[Extract provided]
Below, the matrix is \(0\)-indexed. Also, we use integers between \(0\) and \(24\) (and add \(1\) to everything in the end).

In short

Let \(P = 23\). Write \((\lfloor \frac{i}{P} \rfloor \lfloor\frac{j}{P} \rfloor + i + j )\bmod P\) at the \(i\)-th row and \(j\)-th column, and the given condition will be entirely satisfied.

Sample Implementation (Python):

n, m = map(int, input().split())
p = 23
for i in range(n):
    print(*[((i // p) * (j // p) + i + j) % p + 1 for j in range(m)])

Analysis

Consider a more general problem: for any prime number \(P\), paint a \(P^2 \times P^2\) grid with integers between \(0\) and \(P-1\) to satisfy the condition.

If we solve this, we can let \(P=23\), construct a grid for \(P^2 = 529 \times 529\), and then print the top-left part with \(N\) rows and \(M\) columns.

We call a \(P\times P\) grid a small block. We will make \(P\) kinds of small blocks \(B_0,B_1,\ldots,B_{P-1}\) and arrange \(P\times P\) small blocks accordingly to construct a \(P^2\times P^2\) grid.

For the small grid \(B_k\), let the \((i,j)\) entry be \((i + j + k) \bmod P\).

For example, for \(P=3\), \(B\) will be:

\[ B_0 = \begin{pmatrix} 0 & 1 & 2\\ 1& 2 & 0 \\ 2& 0 & 1 \\ \end{pmatrix}, B_1 = \begin{pmatrix} 1& 2 & 0 \\ 2& 0 & 1 \\ 0 & 1 & 2\\ \end{pmatrix}, B_2 = \begin{pmatrix} 2& 0 & 1 \\ 0 & 1 & 2\\ 1& 2 & 0 \\ \end{pmatrix}. \]

Now let us place \(P\times P\) of these small blocks. We put \(B_{ij \bmod P}\) at the position \((i,j)\).

For example, for \(P=3\), we get:

\[ \begin{pmatrix} B_0& B_0 & B_0 \\ B_0& B_1 & B_2\\ B_0& B_2 & B_1 \\ \end{pmatrix} = \begin{pmatrix} 0 & 1 & 2& 0 & 1 & 2 & 0 & 1 & 2\\ 1& 2 & 0 & 1 & 2 & 0 & 1 & 2& 0\\ 2 & 0 & 1 & 2 & 0 & 1 & 2& 0\ & 1\\ 0 & 1 & 2& 1 & 2 & 0 & 2& 0\ & 1\\ 1& 2 & 0 & 2 & 0 & 1 & 0 & 1 & 2\\ 2 & 0 & 1 &0 & 1 & 2 & 1 & 2& 0\\ 0 & 1 & 2& 2& 0\ & 1 & 1 & 2 & 0\\ 1& 2 & 0& 0 & 1 & 2 & 2& 0\ & 1\\ 2 & 0 & 1 & 1 & 2 & 0 & 0 & 1 & 2\\ \end{pmatrix}. \]

Let us prove that this construction satisfies the condition.

[Extracted material]
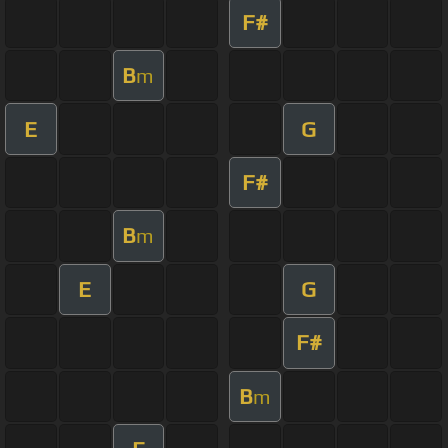
F#
B
m
E
G
F#
B
m
E
G
F#
B
m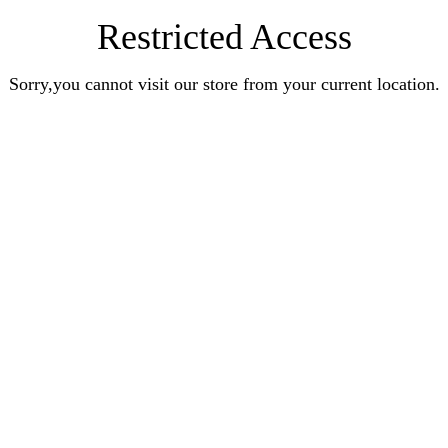
Restricted Access
Sorry,you cannot visit our store from your current location.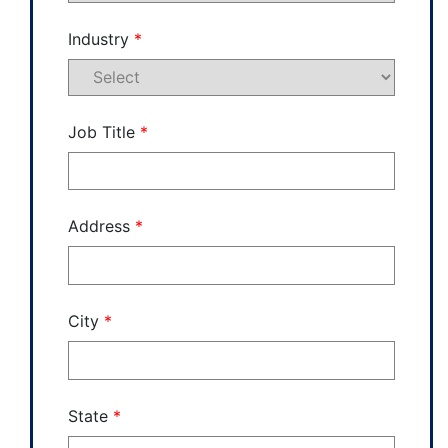
Industry
*
Job Title
*
Address
*
City
*
State
*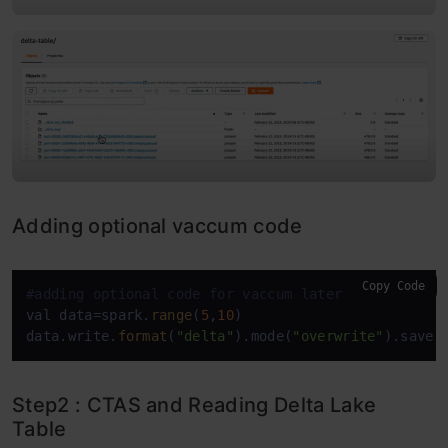
Adding optional vaccum code
Copy Code
#adding optional code for vaccum later
val data=spark.
range
(
5
,
10
)

data.write.
format
(
"delta"
).mode(
"overwrite"
).save(
Step2 : CTAS and Reading Delta Lake
Table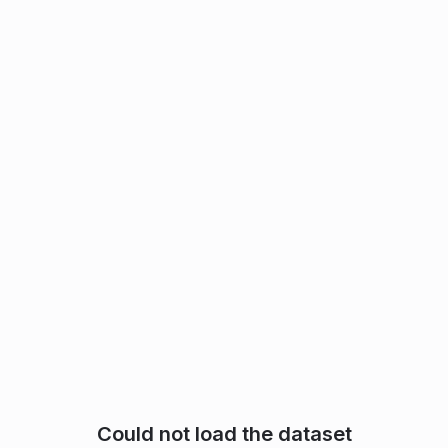
Could not load the dataset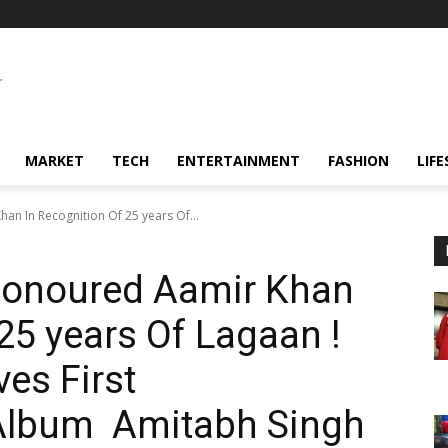
MARKET
TECH
ENTERTAINMENT
FASHION
LIFE
an In Recognition Of 25 years Of...
 Honoured Aamir Khan
25 years Of Lagaan !
es First
lbum Amitabh Singh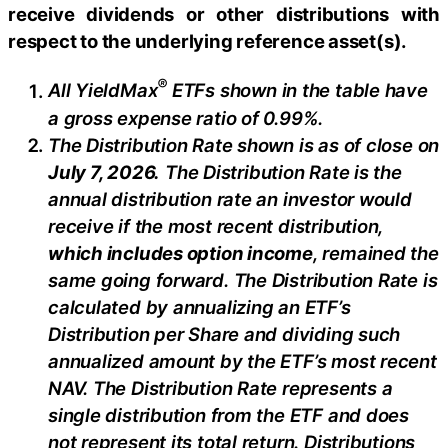
receive dividends or other distributions with
respect to the underlying reference asset(s).
®
All
YieldMax
ETFs shown in the table have
a gross expense ratio of 0.99
%.
The Distribution Rate shown is as of clo
se
on
July 7, 2026
.
Th
e Distribution Rate is the
annual distribution rate an investor would
receive if the most recent distribution,
which includes option income
, remained the
same going forward. The Distribution Rate is
calculated by annualizing
an ETF’s
Distribution per Share and dividing such
annualized amount by the ETF’s most recent
NAV. The Distribution Rate represents a
single distribution from the ETF and does
not represent its total return. Distributions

[Required action A]
Answer these from the grid construction editorial, please:
(i) What value is chosen for P?
(ii) What is the (i, j) entry of the small block B_k?
(iii) Which small block goes at position (i, j) when the large grid is assembled?
[Required action B] Name each small block that the grid construction editorial writes out in full for P = 3, and give the top row of each.

[Response box A]
(i) P = 23.
(ii) (i + j + k) mod P.
(iii) B with index ij mod P.

[Response box B]
B_0: 0, 1, 2
B_1: 1, 2, 0
B_2: 2, 0, 1